**Prompt**
Return exactly the span of lines in the following data that opens with the line containing "left ear: (272, 66)" and closes with the line containing "left wrist: (175, 118)". Include nothing else.
-.-.-
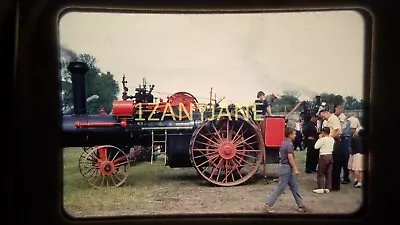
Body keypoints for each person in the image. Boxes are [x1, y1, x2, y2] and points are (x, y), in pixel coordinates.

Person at [263, 127, 308, 213]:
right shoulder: (289, 145)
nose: (295, 136)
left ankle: (301, 205)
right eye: (294, 134)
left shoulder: (283, 143)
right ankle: (268, 204)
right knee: (281, 187)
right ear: (290, 135)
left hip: (285, 167)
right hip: (287, 167)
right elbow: (290, 157)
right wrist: (295, 168)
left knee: (295, 187)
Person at [319, 109, 342, 191]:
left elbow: (338, 131)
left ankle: (335, 185)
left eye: (323, 116)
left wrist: (329, 138)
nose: (323, 118)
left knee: (335, 164)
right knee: (330, 166)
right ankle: (330, 184)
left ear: (326, 113)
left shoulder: (334, 119)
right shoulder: (328, 120)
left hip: (335, 142)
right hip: (331, 141)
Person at [313, 127, 334, 193]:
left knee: (321, 172)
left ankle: (321, 187)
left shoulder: (322, 139)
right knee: (329, 172)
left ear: (323, 132)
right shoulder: (332, 139)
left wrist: (319, 139)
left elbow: (316, 146)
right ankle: (328, 187)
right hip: (330, 155)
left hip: (323, 155)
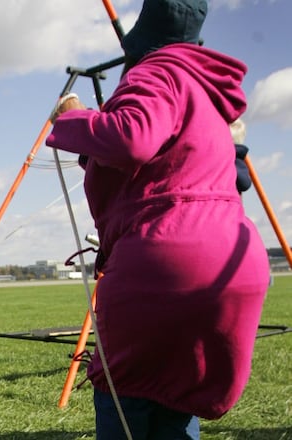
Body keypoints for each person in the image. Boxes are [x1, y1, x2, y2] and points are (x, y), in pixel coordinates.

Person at [46, 0, 268, 438]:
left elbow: (133, 137)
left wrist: (74, 120)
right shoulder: (205, 94)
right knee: (175, 394)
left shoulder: (158, 68)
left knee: (123, 391)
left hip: (168, 259)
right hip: (231, 263)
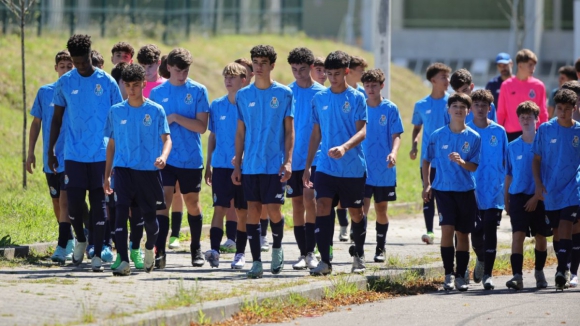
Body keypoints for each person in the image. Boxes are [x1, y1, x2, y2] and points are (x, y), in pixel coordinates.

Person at [48, 34, 123, 272]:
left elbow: (119, 117)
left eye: (83, 61)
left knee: (100, 204)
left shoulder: (108, 82)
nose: (79, 66)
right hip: (73, 154)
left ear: (90, 55)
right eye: (75, 62)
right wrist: (51, 150)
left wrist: (119, 150)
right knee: (74, 206)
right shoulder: (65, 83)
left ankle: (98, 252)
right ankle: (80, 238)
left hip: (101, 153)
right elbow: (57, 119)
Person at [231, 45, 294, 278]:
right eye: (255, 62)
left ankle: (277, 247)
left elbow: (290, 131)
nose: (258, 66)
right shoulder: (243, 95)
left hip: (274, 163)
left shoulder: (285, 93)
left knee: (274, 210)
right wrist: (237, 164)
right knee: (253, 211)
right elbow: (240, 132)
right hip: (250, 166)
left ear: (272, 66)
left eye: (263, 62)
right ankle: (256, 262)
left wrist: (288, 161)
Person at [103, 63, 172, 276]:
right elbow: (111, 144)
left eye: (135, 85)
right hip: (123, 171)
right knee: (120, 214)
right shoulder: (116, 111)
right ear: (123, 85)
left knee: (150, 221)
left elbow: (167, 138)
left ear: (143, 84)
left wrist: (163, 156)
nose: (131, 89)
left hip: (148, 173)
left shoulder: (155, 110)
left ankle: (149, 247)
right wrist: (106, 175)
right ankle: (123, 260)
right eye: (128, 85)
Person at [304, 50, 368, 276]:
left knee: (356, 213)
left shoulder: (357, 98)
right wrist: (307, 166)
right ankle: (325, 261)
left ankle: (358, 254)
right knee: (321, 207)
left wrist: (345, 147)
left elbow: (363, 131)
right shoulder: (319, 98)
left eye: (338, 73)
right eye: (329, 73)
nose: (333, 77)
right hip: (325, 166)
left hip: (352, 167)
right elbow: (315, 134)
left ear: (347, 72)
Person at [149, 48, 210, 269]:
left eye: (185, 70)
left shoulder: (198, 90)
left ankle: (195, 247)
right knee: (163, 201)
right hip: (165, 157)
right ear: (168, 68)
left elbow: (202, 127)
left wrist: (175, 118)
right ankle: (160, 251)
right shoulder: (157, 93)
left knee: (192, 202)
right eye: (177, 70)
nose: (182, 75)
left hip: (190, 157)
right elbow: (153, 126)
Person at [422, 92, 481, 291]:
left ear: (468, 111)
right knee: (447, 229)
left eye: (462, 107)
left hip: (465, 190)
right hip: (443, 189)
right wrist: (427, 184)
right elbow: (426, 160)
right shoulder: (437, 135)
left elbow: (474, 166)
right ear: (448, 110)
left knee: (463, 234)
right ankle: (448, 273)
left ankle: (460, 276)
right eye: (454, 106)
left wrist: (462, 162)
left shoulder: (474, 137)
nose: (458, 109)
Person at [26, 50, 75, 264]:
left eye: (69, 66)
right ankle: (71, 237)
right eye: (61, 66)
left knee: (66, 201)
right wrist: (30, 153)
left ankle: (63, 245)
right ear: (56, 68)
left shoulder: (76, 93)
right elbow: (36, 123)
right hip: (50, 158)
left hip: (71, 157)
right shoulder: (45, 92)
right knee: (56, 200)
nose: (65, 69)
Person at [532, 88, 580, 290]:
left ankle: (563, 269)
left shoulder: (578, 131)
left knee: (566, 226)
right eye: (559, 108)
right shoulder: (544, 129)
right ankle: (563, 266)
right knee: (557, 232)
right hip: (550, 189)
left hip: (573, 188)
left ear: (574, 109)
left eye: (567, 109)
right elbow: (536, 159)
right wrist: (538, 184)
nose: (562, 112)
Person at [204, 62, 249, 269]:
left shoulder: (249, 104)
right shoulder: (216, 105)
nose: (228, 80)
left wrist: (243, 157)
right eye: (226, 77)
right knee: (219, 208)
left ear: (243, 80)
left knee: (241, 211)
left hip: (244, 166)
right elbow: (212, 136)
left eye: (233, 77)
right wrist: (208, 164)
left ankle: (240, 253)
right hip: (221, 166)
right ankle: (214, 251)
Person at [286, 47, 325, 271]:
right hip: (293, 158)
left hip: (317, 157)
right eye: (294, 69)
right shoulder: (287, 92)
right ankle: (302, 253)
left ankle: (312, 251)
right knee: (297, 204)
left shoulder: (321, 93)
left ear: (311, 68)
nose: (298, 73)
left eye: (302, 69)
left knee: (311, 199)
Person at [504, 101, 550, 290]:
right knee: (518, 236)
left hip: (540, 198)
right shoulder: (512, 146)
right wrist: (506, 200)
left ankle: (539, 272)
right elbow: (508, 174)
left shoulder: (545, 143)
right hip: (518, 197)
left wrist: (537, 196)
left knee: (541, 237)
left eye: (529, 117)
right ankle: (517, 276)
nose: (525, 120)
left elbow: (548, 173)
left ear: (537, 119)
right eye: (522, 117)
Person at [466, 89, 508, 290]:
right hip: (471, 191)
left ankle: (488, 275)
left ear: (490, 109)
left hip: (493, 192)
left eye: (484, 105)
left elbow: (506, 162)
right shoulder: (465, 131)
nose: (481, 109)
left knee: (491, 231)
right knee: (475, 233)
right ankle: (481, 258)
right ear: (471, 108)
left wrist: (506, 190)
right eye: (477, 105)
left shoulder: (499, 131)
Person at [361, 68, 404, 263]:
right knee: (361, 208)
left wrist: (393, 152)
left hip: (384, 168)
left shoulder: (390, 108)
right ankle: (359, 248)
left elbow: (397, 135)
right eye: (367, 85)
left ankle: (380, 247)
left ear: (381, 86)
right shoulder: (359, 105)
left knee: (381, 209)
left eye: (374, 86)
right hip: (361, 167)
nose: (370, 89)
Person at [410, 62, 451, 245]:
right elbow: (417, 127)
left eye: (448, 77)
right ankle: (429, 231)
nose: (447, 80)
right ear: (433, 80)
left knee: (445, 195)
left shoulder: (452, 103)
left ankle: (448, 229)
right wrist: (414, 145)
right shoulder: (421, 104)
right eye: (443, 77)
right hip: (428, 158)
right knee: (428, 193)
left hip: (448, 159)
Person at [497, 49, 548, 142]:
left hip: (534, 132)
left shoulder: (539, 85)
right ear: (520, 65)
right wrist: (497, 134)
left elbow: (543, 112)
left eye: (534, 65)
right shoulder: (506, 85)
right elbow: (501, 113)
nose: (533, 68)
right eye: (530, 65)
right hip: (511, 133)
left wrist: (545, 133)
-.-.-
**Written response**
left ear: (272, 66)
left eye: (263, 62)
right ankle: (256, 262)
left wrist: (288, 161)
Person at [103, 63, 172, 276]:
right elbow: (111, 144)
left eye: (135, 85)
right hip: (123, 171)
right knee: (120, 214)
right shoulder: (116, 111)
right ear: (123, 85)
left knee: (150, 221)
left elbow: (167, 138)
left ear: (143, 84)
left wrist: (163, 156)
nose: (131, 89)
left hip: (148, 173)
left shoulder: (155, 110)
left ankle: (149, 247)
right wrist: (106, 175)
right ankle: (123, 260)
right eye: (128, 85)
Person at [304, 50, 368, 276]:
left knee: (356, 213)
left shoulder: (357, 98)
right wrist: (307, 166)
right ankle: (325, 261)
left ankle: (358, 254)
right knee: (321, 207)
left wrist: (345, 147)
left elbow: (363, 131)
right shoulder: (319, 98)
left eye: (338, 73)
right eye: (329, 73)
nose: (333, 77)
right hip: (325, 166)
left hip: (352, 167)
right elbow: (315, 134)
left ear: (347, 72)
Person at [149, 48, 210, 269]:
left eye: (185, 70)
left shoulder: (198, 90)
left ankle: (195, 247)
right knee: (163, 201)
right hip: (165, 157)
right ear: (168, 68)
left elbow: (202, 127)
left wrist: (175, 118)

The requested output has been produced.